* [GIVEN DATA]
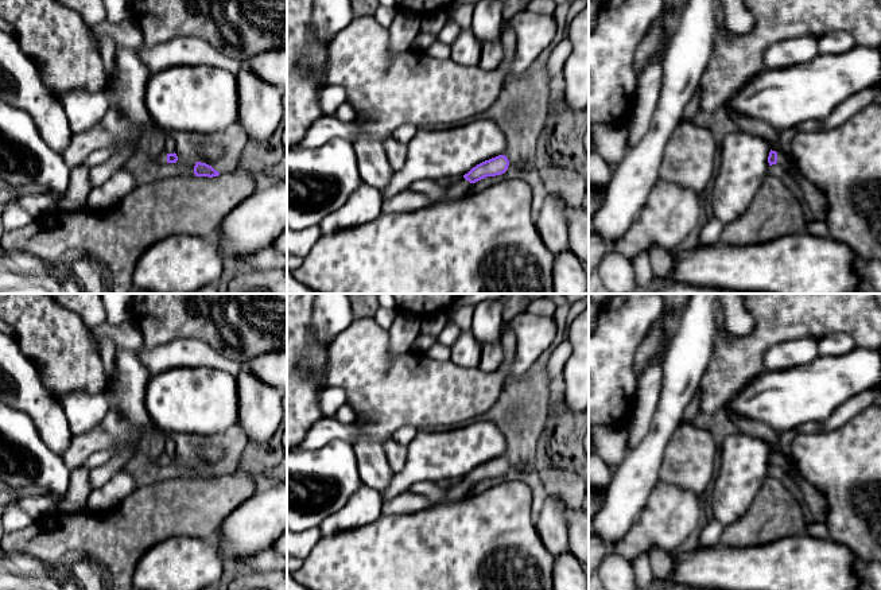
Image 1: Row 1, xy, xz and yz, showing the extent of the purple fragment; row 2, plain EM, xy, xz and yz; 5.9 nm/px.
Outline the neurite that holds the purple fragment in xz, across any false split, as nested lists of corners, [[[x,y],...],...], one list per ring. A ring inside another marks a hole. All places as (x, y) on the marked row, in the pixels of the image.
[[[498,155],[473,167],[457,183],[449,186],[442,199],[432,201],[426,194],[410,189],[383,201],[381,213],[403,214],[418,211],[434,203],[449,202],[470,194],[471,185],[486,178],[501,175],[508,170],[509,160],[505,155]]]

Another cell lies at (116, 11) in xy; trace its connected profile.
[[[102,0],[105,7],[105,20],[120,24],[132,16],[132,0]]]

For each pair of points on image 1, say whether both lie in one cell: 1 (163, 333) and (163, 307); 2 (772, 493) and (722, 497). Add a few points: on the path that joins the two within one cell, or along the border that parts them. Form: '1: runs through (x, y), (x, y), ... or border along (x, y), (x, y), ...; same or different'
1: runs through (163, 326), (163, 314); same
2: border along (768, 474), (749, 509), (737, 520); different

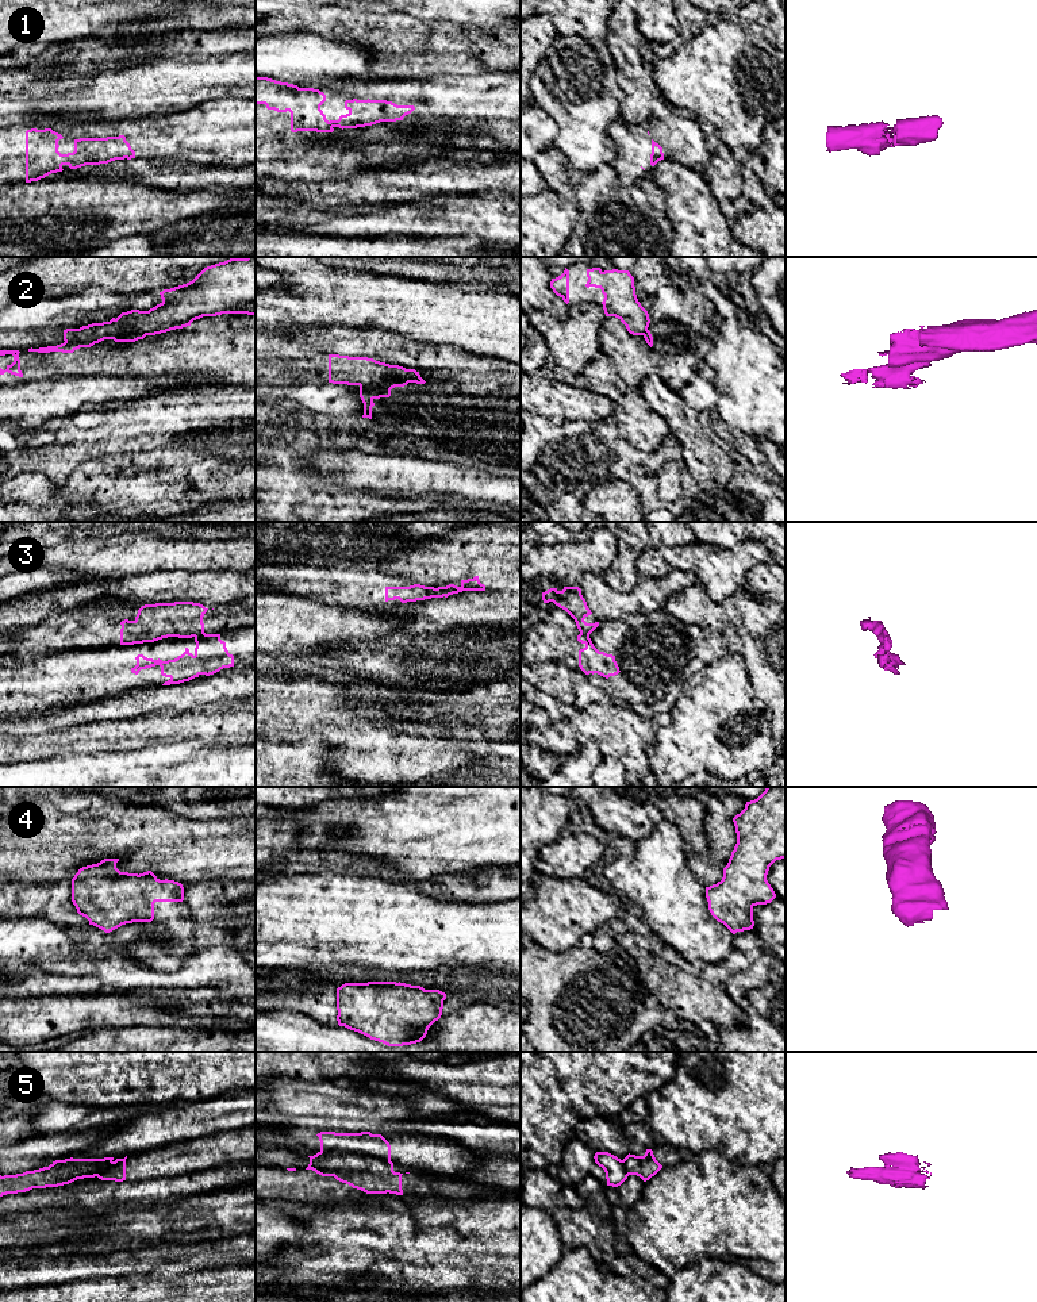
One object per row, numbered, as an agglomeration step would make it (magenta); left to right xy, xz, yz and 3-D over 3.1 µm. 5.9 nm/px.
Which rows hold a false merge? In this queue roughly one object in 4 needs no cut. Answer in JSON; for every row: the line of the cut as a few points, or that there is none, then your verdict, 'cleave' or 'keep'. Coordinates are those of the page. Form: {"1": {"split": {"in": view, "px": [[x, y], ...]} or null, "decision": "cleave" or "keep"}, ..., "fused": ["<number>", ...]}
{"1": {"split": null, "decision": "keep"}, "2": {"split": {"in": "xz", "px": [[407, 381], [384, 380], [360, 386]]}, "decision": "cleave"}, "3": {"split": {"in": "xy", "px": [[204, 633], [195, 637]]}, "decision": "cleave"}, "4": {"split": null, "decision": "keep"}, "5": {"split": {"in": "xz", "px": [[321, 1149], [365, 1153], [390, 1162]]}, "decision": "cleave"}, "fused": ["2", "3", "5"]}

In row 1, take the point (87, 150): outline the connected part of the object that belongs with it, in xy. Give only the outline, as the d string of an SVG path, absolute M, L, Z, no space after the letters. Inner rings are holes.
M51 128L26 131L26 183L62 172L62 166L77 169L85 165L108 164L135 158L124 135L74 139L74 151L61 154L58 141L64 137Z

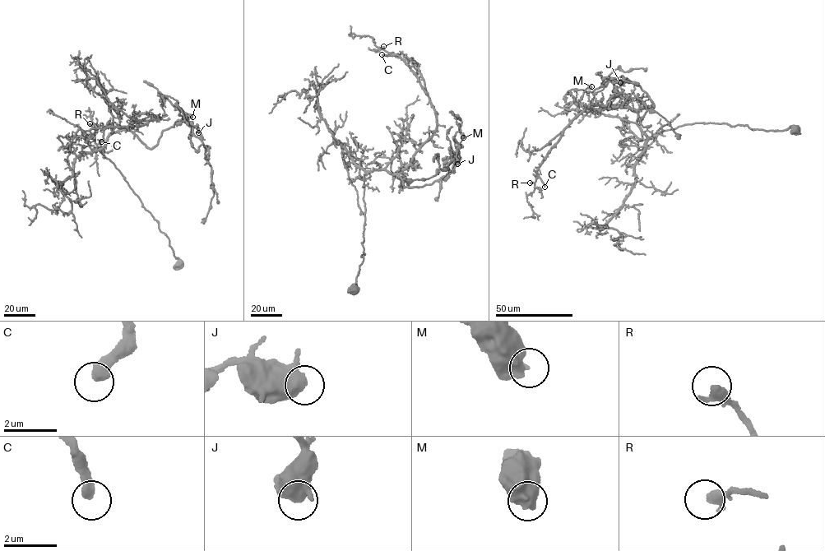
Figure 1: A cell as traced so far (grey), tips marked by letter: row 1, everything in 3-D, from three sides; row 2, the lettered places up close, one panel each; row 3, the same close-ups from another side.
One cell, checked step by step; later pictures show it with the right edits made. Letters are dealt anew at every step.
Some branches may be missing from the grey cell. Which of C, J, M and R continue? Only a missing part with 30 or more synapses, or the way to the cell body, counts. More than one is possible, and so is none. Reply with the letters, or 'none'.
C

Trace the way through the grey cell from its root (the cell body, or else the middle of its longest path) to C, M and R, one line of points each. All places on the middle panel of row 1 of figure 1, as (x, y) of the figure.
C: (354, 291), (364, 253), (364, 175), (401, 172), (437, 125), (414, 71), (396, 55), (382, 54)
M: (354, 291), (365, 173), (433, 183), (455, 164), (453, 136), (463, 137)
R: (354, 291), (364, 253), (364, 175), (401, 172), (437, 125), (419, 78), (383, 46)

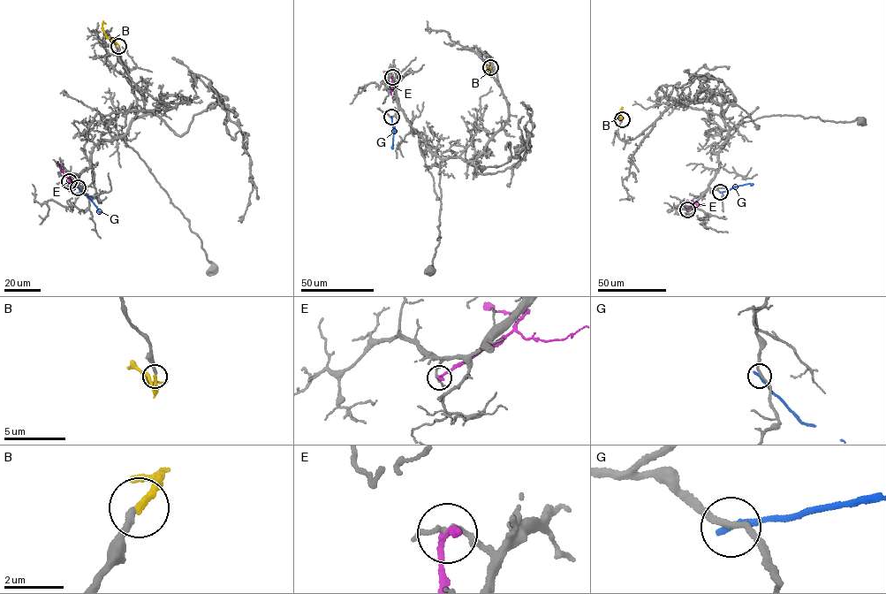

* [WHAT IS REQUIRED] If a picture appears among the records, leave it out, and otherwise reproduce exactly every line from the first line through the one with "One object per", both included.

* [RESPONSE]
Image 1: Row 1, xy, xz and yz, showing the extent of the purple fragment; row 2, plain EM, xy, xz and yz; 5.9 nm/px.
Outline the neurite that holds the purple fragment in xz, across any false split, as nested lists of corners, [[[x,y],...],...], one list per ring. A ring inside another marks a hole. All places as (x, y) on the marked row, in the pixels of the image.
[[[498,155],[473,167],[457,183],[449,186],[442,199],[432,201],[426,194],[410,189],[383,201],[381,213],[403,214],[418,211],[434,203],[449,202],[470,194],[471,185],[486,178],[501,175],[508,170],[509,160],[505,155]]]

Another cell lies at (116, 11) in xy; trace its connected profile.
[[[102,0],[105,7],[105,20],[120,24],[132,16],[132,0]]]

For each pair of points on image 1, say whether both lie in one cell: 1 (163, 333) and (163, 307); 2 (772, 493) and (722, 497). Add a few points: on the path that joins the two within one cell, or along the border that parts them. Form: '1: runs through (x, y), (x, y), ... or border along (x, y), (x, y), ...; same or different'
1: runs through (163, 326), (163, 314); same
2: border along (768, 474), (749, 509), (737, 520); different

One object per row, numbered, as an agglomeration step would make it (magenta); left to right xy, xz, yz and 3-D over 3.1 µm. 5.9 nm/px.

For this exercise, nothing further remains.